Neighborhood Blending: A Lightweight Inference-Time Defense Against Membership Inference Attacks

In recent years, the widespread adoption of Machine Learning as a Service (MLaaS), particularly in sensitive environments, has raised considerable privacy concerns. Of particular importance are membership inference attacks (MIAs), which exploit behavioral discrepancies between training and non-training data to determine whether a specific record was included in the model's training set, thereby presenting significant privacy risks. Although existing defenses, such as adversarial regularization, DP-SGD, and MemGuard, assist in mitigating these threats, they often entail trade-offs such as compromising utility, increased computational requirements, or inconsistent protection against diverse attack vectors. In this paper, we introduce a novel inference-time defense mechanism called Neighborhood Blending, which mitigates MIAs without retraining the model or incurring significant computational overhead. Our approach operates post-training by smoothing the model's confidence outputs based on the neighborhood of a queried sample. By averaging predictions from similar training samples selected using differentially private sampling, our method establishes a consistent confidence pattern, rendering members and non-members indistinguishable to an adversary while maintaining high utility. Significantly, Neighborhood Blending maintains label integrity (zero label loss) and ensures high utility through an adaptive, "pay-as-you-go" distortion strategy. It is a model-agnostic approach that offers a practical, lightweight solution that enhances privacy without sacrificing model utility. Through extensive experiments across diverse datasets and models, we demonstrate that our defense significantly reduces MIA success rates while preserving model performance, outperforming existing post-hoc defenses like MemGuard and training-time techniques like DP-SGD in terms of utility retention.

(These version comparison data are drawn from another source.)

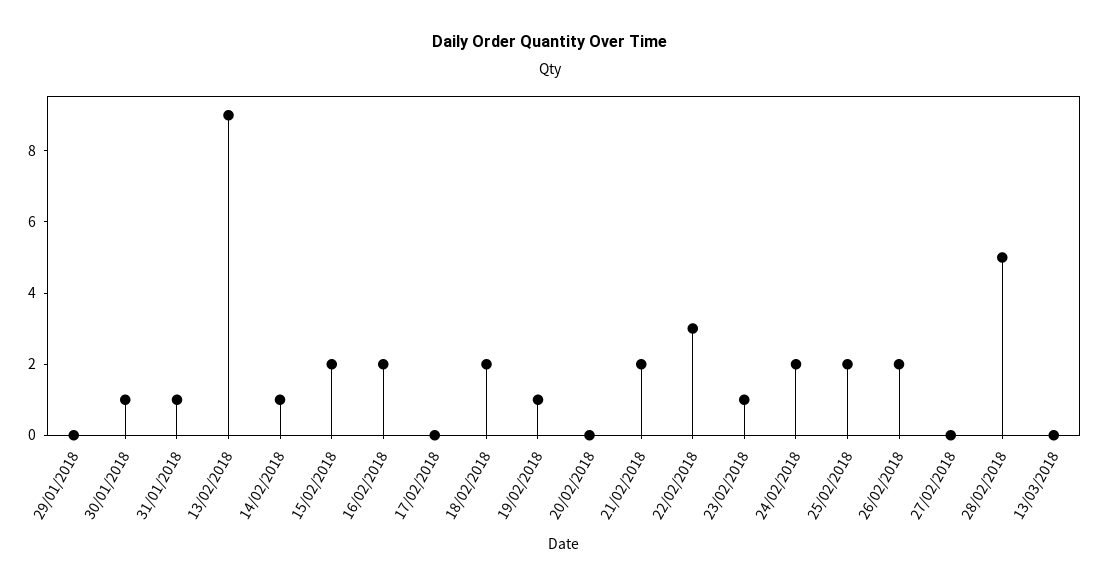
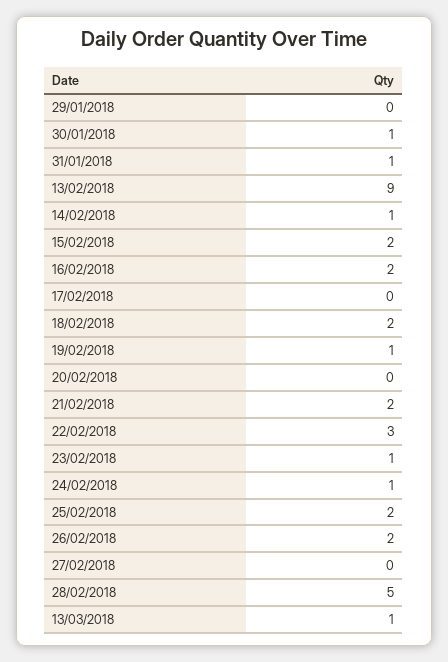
  {
    "29/01/2018": 0,
    "30/01/2018": 1,
    "31/01/2018": 1,
    "13/02/2018": 9,
    "14/02/2018": 1,
    "15/02/2018": 2,
    "16/02/2018": 2,
    "17/02/2018": 0,
    "18/02/2018": 2,
    "19/02/2018": 1,
    "20/02/2018": 0,
    "21/02/2018": 2,
    "22/02/2018": 3,
    "23/02/2018": 1,
-   "24/02/2018": 2,
+   "24/02/2018": 1,
    "25/02/2018": 2,
    "26/02/2018": 2,
    "27/02/2018": 0,
    "28/02/2018": 5,
-   "13/03/2018": 0
+   "13/03/2018": 1
  }

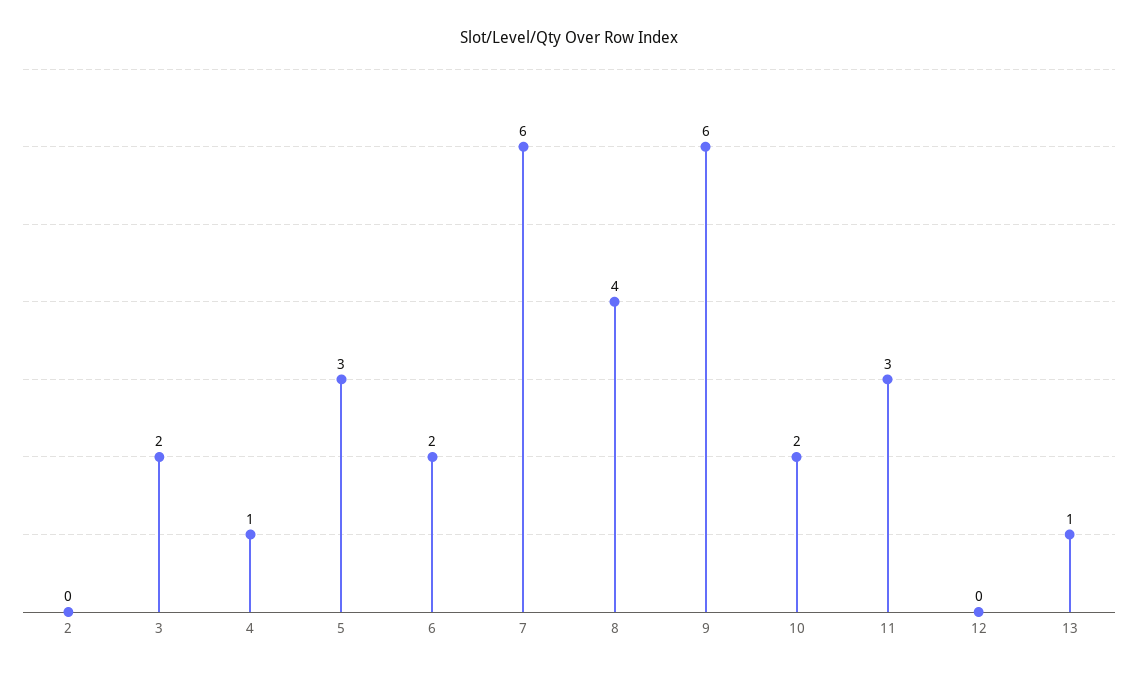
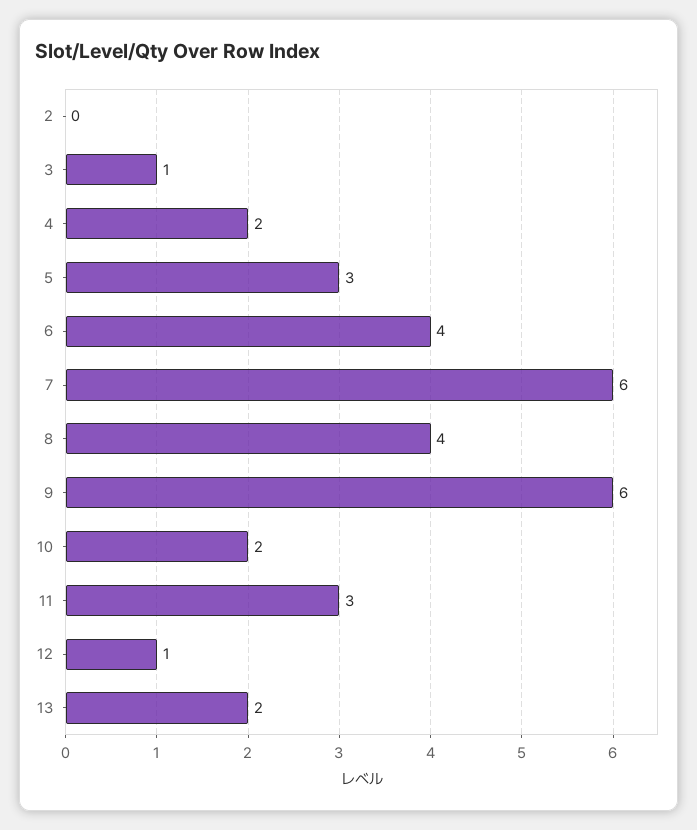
  {
    "2": 0,
-   "3": 2,
+   "3": 1,
-   "4": 1,
+   "4": 2,
    "5": 3,
-   "6": 2,
+   "6": 4,
    "7": 6,
    "8": 4,
    "9": 6,
    "10": 2,
    "11": 3,
-   "12": 0,
+   "12": 1,
-   "13": 1
+   "13": 2
  }

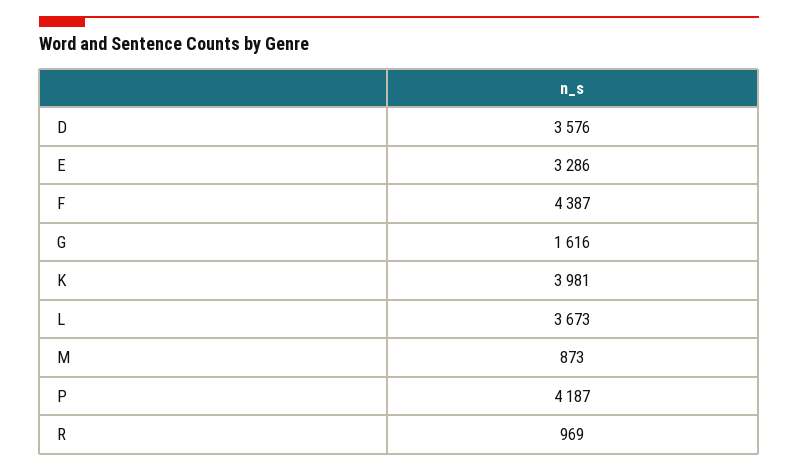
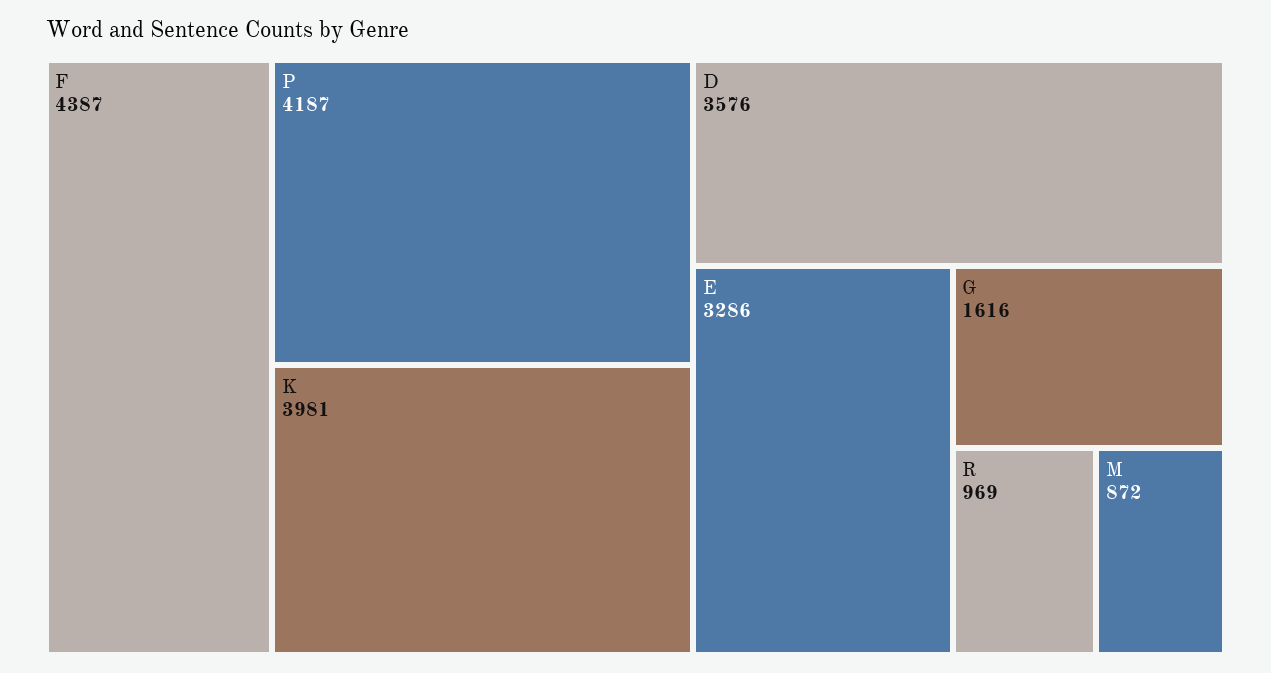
  {
    "D": 3576,
    "E": 3286,
    "F": 4387,
    "G": 1616,
    "K": 3981,
-   "L": 3673,
-   "M": 873,
+   "M": 872,
    "P": 4187,
    "R": 969
  }

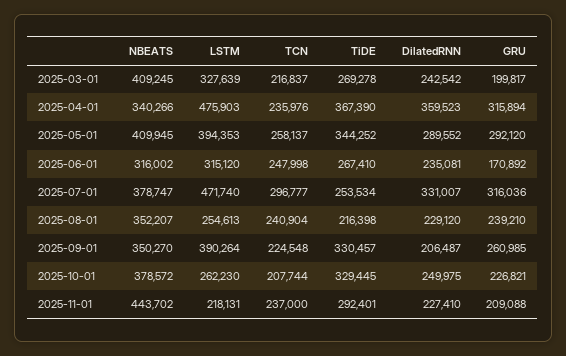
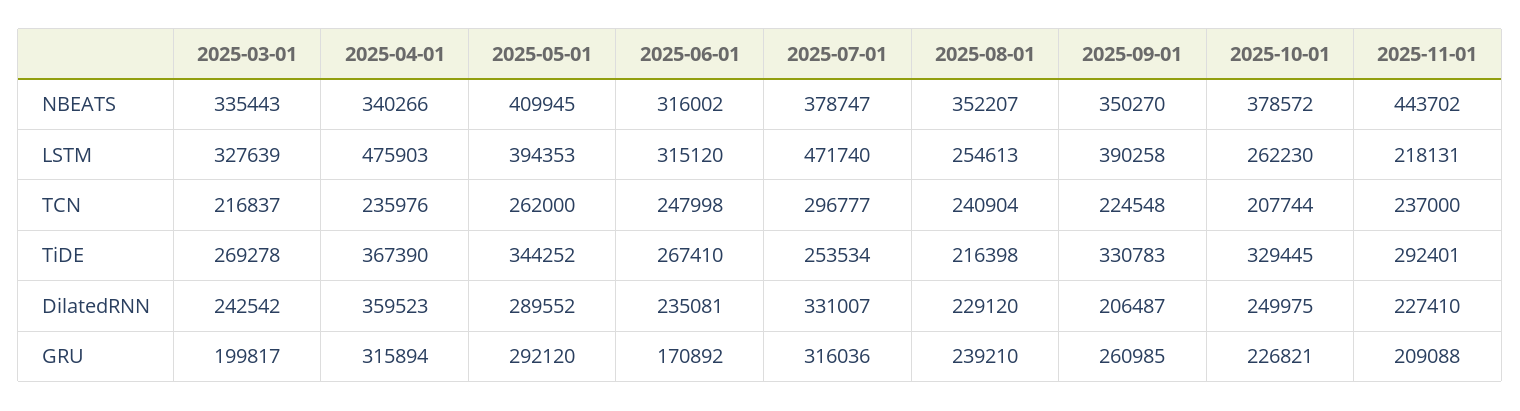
  {
    "NBEATS": {
-     "2025-03-01": 409245,
+     "2025-03-01": 335443,
      "2025-04-01": 340266,
      "2025-05-01": 409945,
      "2025-06-01": 316002,
      "2025-07-01": 378747,
      "2025-08-01": 352207,
      "2025-09-01": 350270,
      "2025-10-01": 378572,
      "2025-11-01": 443702
    },
    "LSTM": {
      "2025-03-01": 327639,
      "2025-04-01": 475903,
      "2025-05-01": 394353,
      "2025-06-01": 315120,
      "2025-07-01": 471740,
      "2025-08-01": 254613,
-     "2025-09-01": 390264,
+     "2025-09-01": 390258,
      "2025-10-01": 262230,
      "2025-11-01": 218131
    },
    "TCN": {
      "2025-03-01": 216837,
      "2025-04-01": 235976,
-     "2025-05-01": 258137,
+     "2025-05-01": 262000,
      "2025-06-01": 247998,
      "2025-07-01": 296777,
      "2025-08-01": 240904,
      "2025-09-01": 224548,
      "2025-10-01": 207744,
      "2025-11-01": 237000
    },
    "TiDE": {
      "2025-03-01": 269278,
      "2025-04-01": 367390,
      "2025-05-01": 344252,
      "2025-06-01": 267410,
      "2025-07-01": 253534,
      "2025-08-01": 216398,
-     "2025-09-01": 330457,
+     "2025-09-01": 330783,
      "2025-10-01": 329445,
      "2025-11-01": 292401
    },
    "DilatedRNN": {
      "2025-03-01": 242542,
      "2025-04-01": 359523,
      "2025-05-01": 289552,
      "2025-06-01": 235081,
      "2025-07-01": 331007,
      "2025-08-01": 229120,
      "2025-09-01": 206487,
      "2025-10-01": 249975,
      "2025-11-01": 227410
    },
    "GRU": {
      "2025-03-01": 199817,
      "2025-04-01": 315894,
      "2025-05-01": 292120,
      "2025-06-01": 170892,
      "2025-07-01": 316036,
      "2025-08-01": 239210,
      "2025-09-01": 260985,
      "2025-10-01": 226821,
      "2025-11-01": 209088
    }
  }

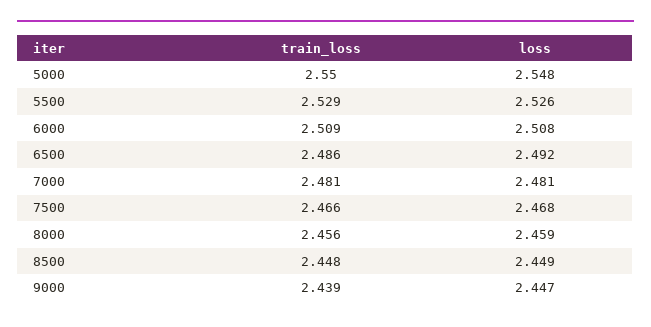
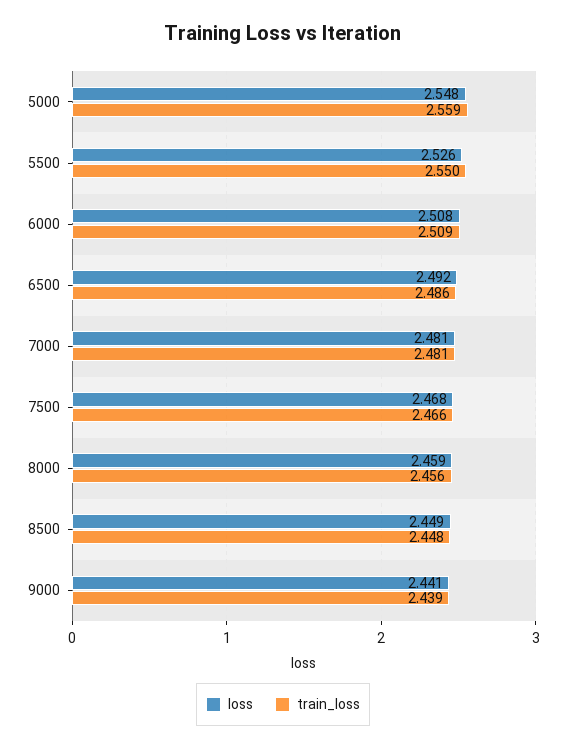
  {
    "train_loss": {
-     "5000": 2.55,
+     "5000": 2.559,
-     "5500": 2.529,
+     "5500": 2.55,
      "6000": 2.509,
      "6500": 2.486,
      "7000": 2.481,
      "7500": 2.466,
      "8000": 2.456,
      "8500": 2.448,
      "9000": 2.439
    },
    "loss": {
      "5000": 2.548,
      "5500": 2.526,
      "6000": 2.508,
      "6500": 2.492,
      "7000": 2.481,
      "7500": 2.468,
      "8000": 2.459,
      "8500": 2.449,
-     "9000": 2.447
+     "9000": 2.441
    }
  }

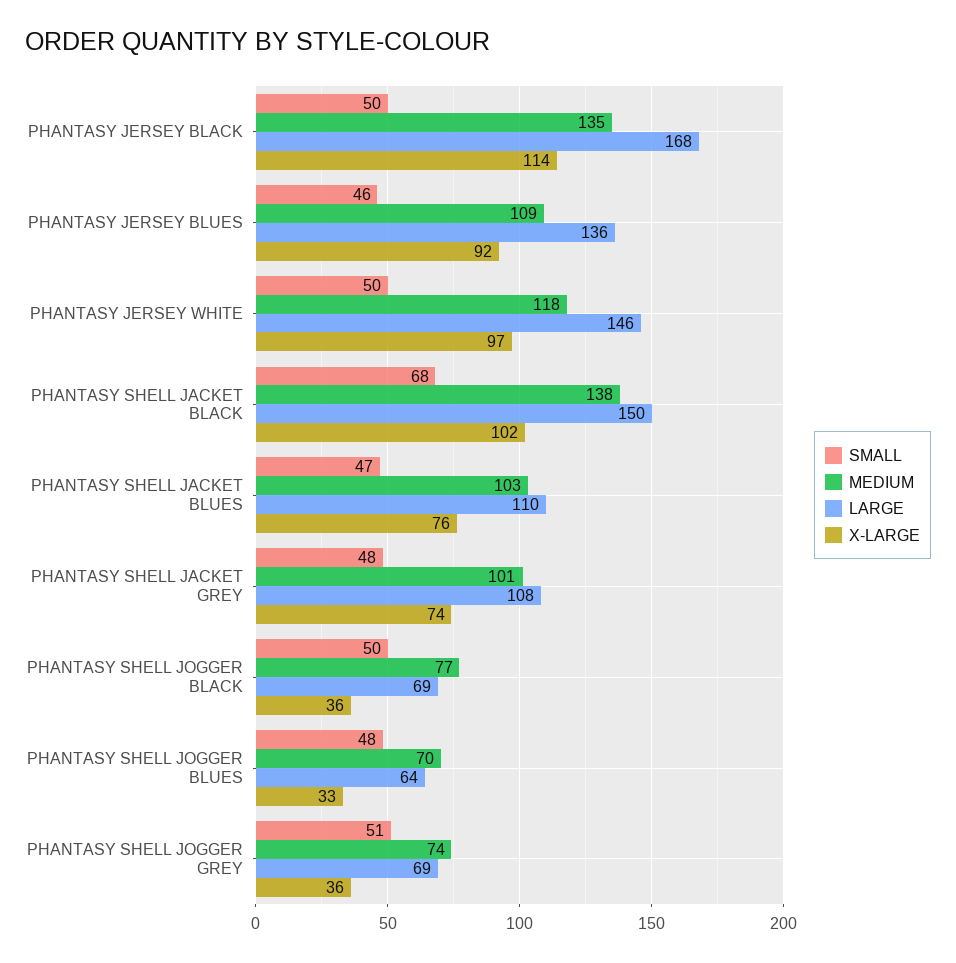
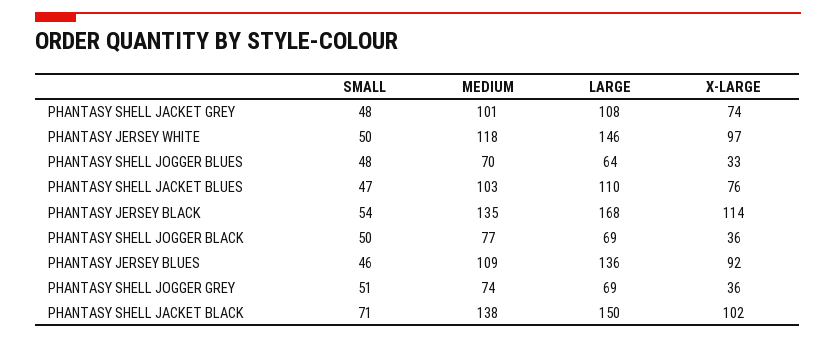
  {
    "SMALL": {
-     "PHANTASY JERSEY BLACK": 50,
+     "PHANTASY JERSEY BLACK": 54,
      "PHANTASY JERSEY BLUES": 46,
      "PHANTASY JERSEY WHITE": 50,
-     "PHANTASY SHELL JACKET BLACK": 68,
+     "PHANTASY SHELL JACKET BLACK": 71,
      "PHANTASY SHELL JACKET BLUES": 47,
      "PHANTASY SHELL JACKET GREY": 48,
      "PHANTASY SHELL JOGGER BLACK": 50,
      "PHANTASY SHELL JOGGER BLUES": 48,
      "PHANTASY SHELL JOGGER GREY": 51
    },
    "MEDIUM": {
      "PHANTASY JERSEY BLACK": 135,
      "PHANTASY JERSEY BLUES": 109,
      "PHANTASY JERSEY WHITE": 118,
      "PHANTASY SHELL JACKET BLACK": 138,
      "PHANTASY SHELL JACKET BLUES": 103,
      "PHANTASY SHELL JACKET GREY": 101,
      "PHANTASY SHELL JOGGER BLACK": 77,
      "PHANTASY SHELL JOGGER BLUES": 70,
      "PHANTASY SHELL JOGGER GREY": 74
    },
    "LARGE": {
      "PHANTASY JERSEY BLACK": 168,
      "PHANTASY JERSEY BLUES": 136,
      "PHANTASY JERSEY WHITE": 146,
      "PHANTASY SHELL JACKET BLACK": 150,
      "PHANTASY SHELL JACKET BLUES": 110,
      "PHANTASY SHELL JACKET GREY": 108,
      "PHANTASY SHELL JOGGER BLACK": 69,
      "PHANTASY SHELL JOGGER BLUES": 64,
      "PHANTASY SHELL JOGGER GREY": 69
    },
    "X-LARGE": {
      "PHANTASY JERSEY BLACK": 114,
      "PHANTASY JERSEY BLUES": 92,
      "PHANTASY JERSEY WHITE": 97,
      "PHANTASY SHELL JACKET BLACK": 102,
      "PHANTASY SHELL JACKET BLUES": 76,
      "PHANTASY SHELL JACKET GREY": 74,
      "PHANTASY SHELL JOGGER BLACK": 36,
      "PHANTASY SHELL JOGGER BLUES": 33,
      "PHANTASY SHELL JOGGER GREY": 36
    }
  }

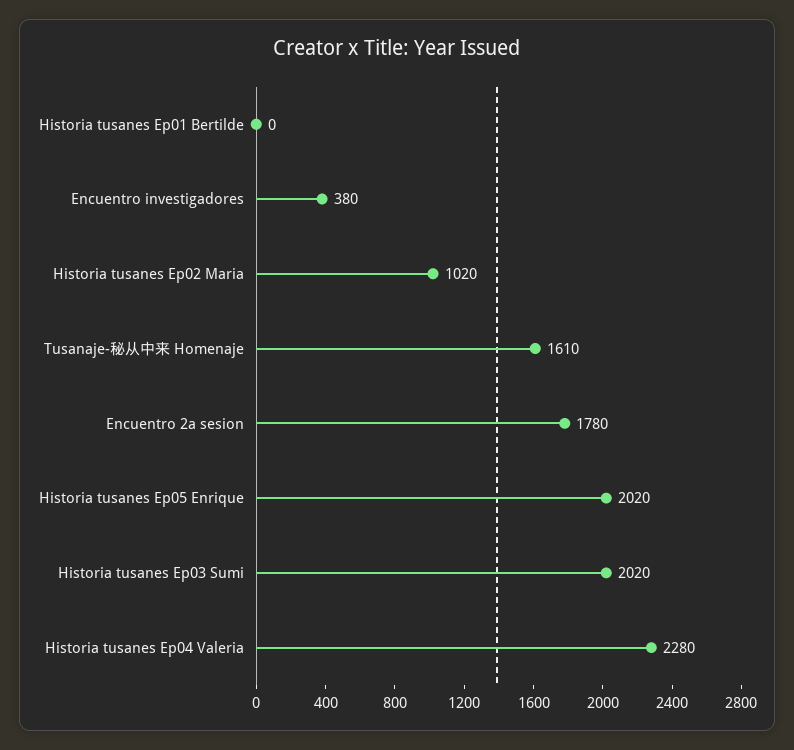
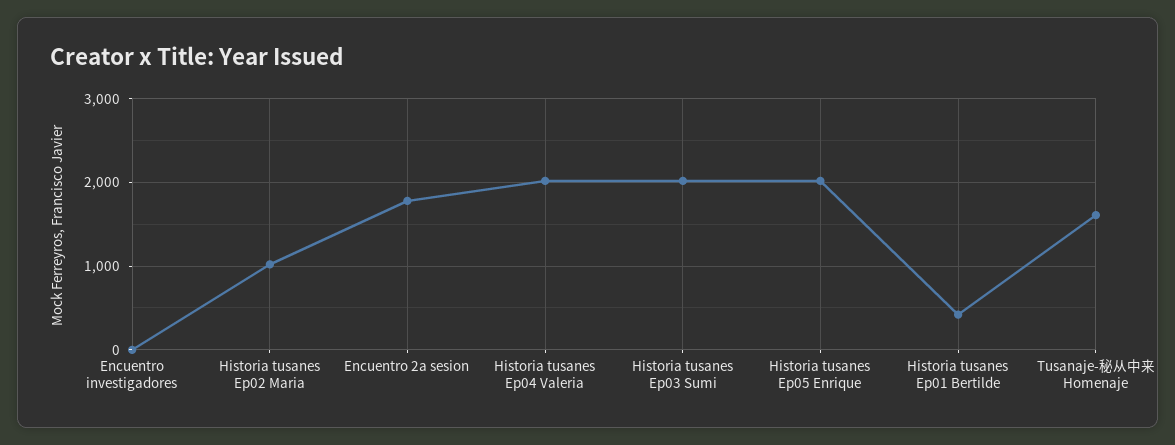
  {
-   "Historia tusanes Ep01 Bertilde": 0,
+   "Historia tusanes Ep01 Bertilde": 400,
-   "Encuentro investigadores": 380,
+   "Encuentro investigadores": 0,
    "Historia tusanes Ep02 Maria": 1020,
    "Tusanaje-秘从中来 Homenaje": 1610,
    "Encuentro 2a sesion": 1780,
    "Historia tusanes Ep05 Enrique": 2020,
    "Historia tusanes Ep03 Sumi": 2020,
-   "Historia tusanes Ep04 Valeria": 2280
+   "Historia tusanes Ep04 Valeria": 2000
  }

翻译：近年来，机器学习即服务（MLaaS）的广泛应用，特别是在敏感环境中，引发了严重的隐私担忧。其中尤为重要的是成员推断攻击（MIAs），它利用训练数据与非训练数据之间的行为差异，判断特定记录是否包含在模型的训练集中，从而构成重大的隐私风险。尽管现有的防御方法（如对抗正则化、DP-SGD和MemGuard）有助于缓解这些威胁，但它们通常需要权衡利弊，例如牺牲模型效用、增加计算需求或对不同攻击向量的保护效果不一致。本文提出了一种新颖的推理时防御机制，称为邻域融合，它能在无需重新训练模型或产生显著计算开销的情况下缓解MIAs。我们的方法在训练后运行，通过基于查询样本邻域平滑模型的置信度输出来实现。通过使用差分隐私采样选取的相似训练样本进行预测平均，我们的方法建立了一致的置信度模式，使得攻击者无法区分成员与非成员，同时保持较高的模型效用。值得注意的是，邻域融合保持了标签完整性（零标签损失），并通过一种自适应的“按需付费”失真策略确保了高效用。这是一种与模型无关的方法，提供了一种实用、轻量级的解决方案，能在不牺牲模型效用的前提下增强隐私保护。通过在多种数据集和模型上进行广泛实验，我们证明该防御方法能显著降低MIA成功率，同时保持模型性能，在效用保留方面优于MemGuard等事后防御方法和DP-SGD等训练时技术。